◆ **Objetivo da tarefa**: Informe cada linha das entradas que contém a string "sQuery", reproduzindo-a na íntegra.

== Linhas de dados ==

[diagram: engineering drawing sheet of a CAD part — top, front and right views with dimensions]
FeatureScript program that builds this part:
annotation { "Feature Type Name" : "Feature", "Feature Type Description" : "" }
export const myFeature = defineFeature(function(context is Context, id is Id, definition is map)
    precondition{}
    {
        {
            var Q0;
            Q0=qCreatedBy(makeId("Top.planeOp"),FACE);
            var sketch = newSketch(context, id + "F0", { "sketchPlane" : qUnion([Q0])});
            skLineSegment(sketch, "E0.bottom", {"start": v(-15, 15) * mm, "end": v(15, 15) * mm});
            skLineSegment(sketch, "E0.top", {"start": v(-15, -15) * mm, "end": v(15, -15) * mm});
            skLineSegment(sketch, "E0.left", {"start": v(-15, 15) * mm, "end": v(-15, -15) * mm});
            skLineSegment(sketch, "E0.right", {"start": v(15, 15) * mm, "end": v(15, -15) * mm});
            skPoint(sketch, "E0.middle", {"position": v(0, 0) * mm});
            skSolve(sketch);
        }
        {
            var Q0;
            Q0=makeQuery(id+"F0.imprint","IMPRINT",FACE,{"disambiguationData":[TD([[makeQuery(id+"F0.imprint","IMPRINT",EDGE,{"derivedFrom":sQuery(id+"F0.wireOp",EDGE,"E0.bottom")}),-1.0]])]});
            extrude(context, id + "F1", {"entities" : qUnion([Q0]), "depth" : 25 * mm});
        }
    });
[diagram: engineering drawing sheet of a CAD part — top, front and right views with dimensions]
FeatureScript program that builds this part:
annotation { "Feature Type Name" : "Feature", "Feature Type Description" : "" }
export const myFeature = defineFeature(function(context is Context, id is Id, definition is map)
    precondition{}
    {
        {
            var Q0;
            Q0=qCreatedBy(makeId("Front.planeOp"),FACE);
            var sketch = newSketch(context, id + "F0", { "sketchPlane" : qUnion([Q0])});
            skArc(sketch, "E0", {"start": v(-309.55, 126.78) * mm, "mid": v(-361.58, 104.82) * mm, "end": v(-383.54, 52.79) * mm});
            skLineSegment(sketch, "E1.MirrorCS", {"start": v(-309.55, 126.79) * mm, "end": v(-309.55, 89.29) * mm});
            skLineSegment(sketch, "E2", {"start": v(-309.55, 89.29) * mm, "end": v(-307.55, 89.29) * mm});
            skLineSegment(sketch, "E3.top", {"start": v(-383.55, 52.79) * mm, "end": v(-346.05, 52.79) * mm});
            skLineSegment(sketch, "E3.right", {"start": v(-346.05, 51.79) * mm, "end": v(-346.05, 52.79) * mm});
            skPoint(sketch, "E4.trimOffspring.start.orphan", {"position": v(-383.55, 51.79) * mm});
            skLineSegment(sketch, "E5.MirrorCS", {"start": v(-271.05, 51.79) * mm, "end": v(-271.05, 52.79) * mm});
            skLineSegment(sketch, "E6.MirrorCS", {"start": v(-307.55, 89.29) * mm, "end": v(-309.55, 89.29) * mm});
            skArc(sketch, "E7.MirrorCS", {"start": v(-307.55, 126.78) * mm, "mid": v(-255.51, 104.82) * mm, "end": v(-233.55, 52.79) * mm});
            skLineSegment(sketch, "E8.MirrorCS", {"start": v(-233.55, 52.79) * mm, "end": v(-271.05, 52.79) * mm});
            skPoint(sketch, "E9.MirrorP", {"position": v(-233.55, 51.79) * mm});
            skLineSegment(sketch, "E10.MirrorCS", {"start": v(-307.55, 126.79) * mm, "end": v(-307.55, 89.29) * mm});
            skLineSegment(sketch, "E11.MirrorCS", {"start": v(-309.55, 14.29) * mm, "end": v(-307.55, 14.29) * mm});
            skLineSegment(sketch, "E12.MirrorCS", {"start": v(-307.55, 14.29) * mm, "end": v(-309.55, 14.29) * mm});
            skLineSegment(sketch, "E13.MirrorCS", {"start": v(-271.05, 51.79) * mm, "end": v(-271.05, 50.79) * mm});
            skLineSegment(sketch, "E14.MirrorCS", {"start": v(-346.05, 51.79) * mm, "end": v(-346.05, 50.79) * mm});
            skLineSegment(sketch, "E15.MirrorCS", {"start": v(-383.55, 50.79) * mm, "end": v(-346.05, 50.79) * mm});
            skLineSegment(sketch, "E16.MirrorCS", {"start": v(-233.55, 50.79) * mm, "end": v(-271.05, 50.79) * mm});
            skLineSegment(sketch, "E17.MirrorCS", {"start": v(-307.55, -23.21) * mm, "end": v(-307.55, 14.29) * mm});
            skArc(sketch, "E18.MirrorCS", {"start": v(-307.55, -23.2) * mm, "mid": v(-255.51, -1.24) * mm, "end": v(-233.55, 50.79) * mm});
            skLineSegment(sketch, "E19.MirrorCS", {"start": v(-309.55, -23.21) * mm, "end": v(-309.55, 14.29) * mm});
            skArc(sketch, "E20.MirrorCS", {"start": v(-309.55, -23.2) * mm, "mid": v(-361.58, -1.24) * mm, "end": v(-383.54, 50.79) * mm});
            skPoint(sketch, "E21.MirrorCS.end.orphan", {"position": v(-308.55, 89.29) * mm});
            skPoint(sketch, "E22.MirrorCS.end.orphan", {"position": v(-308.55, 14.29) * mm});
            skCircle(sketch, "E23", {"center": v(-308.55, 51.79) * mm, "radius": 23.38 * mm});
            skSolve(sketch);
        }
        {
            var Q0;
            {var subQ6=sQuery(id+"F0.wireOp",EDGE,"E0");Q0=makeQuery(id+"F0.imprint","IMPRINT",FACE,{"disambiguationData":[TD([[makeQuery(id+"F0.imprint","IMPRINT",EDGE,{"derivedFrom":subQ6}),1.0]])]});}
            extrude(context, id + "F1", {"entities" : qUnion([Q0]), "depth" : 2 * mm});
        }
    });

===

◆ **Resultado da tarefa**:
            Q0=makeQuery(id+"F0.imprint","IMPRINT",FACE,{"disambiguationData":[TD([[makeQuery(id+"F0.imprint","IMPRINT",EDGE,{"derivedFrom":sQuery(id+"F0.wireOp",EDGE,"E0.bottom")}),-1.0]])]});
            {var subQ6=sQuery(id+"F0.wireOp",EDGE,"E0");Q0=makeQuery(id+"F0.imprint","IMPRINT",FACE,{"disambiguationData":[TD([[makeQuery(id+"F0.imprint","IMPRINT",EDGE,{"derivedFrom":subQ6}),1.0]])]});}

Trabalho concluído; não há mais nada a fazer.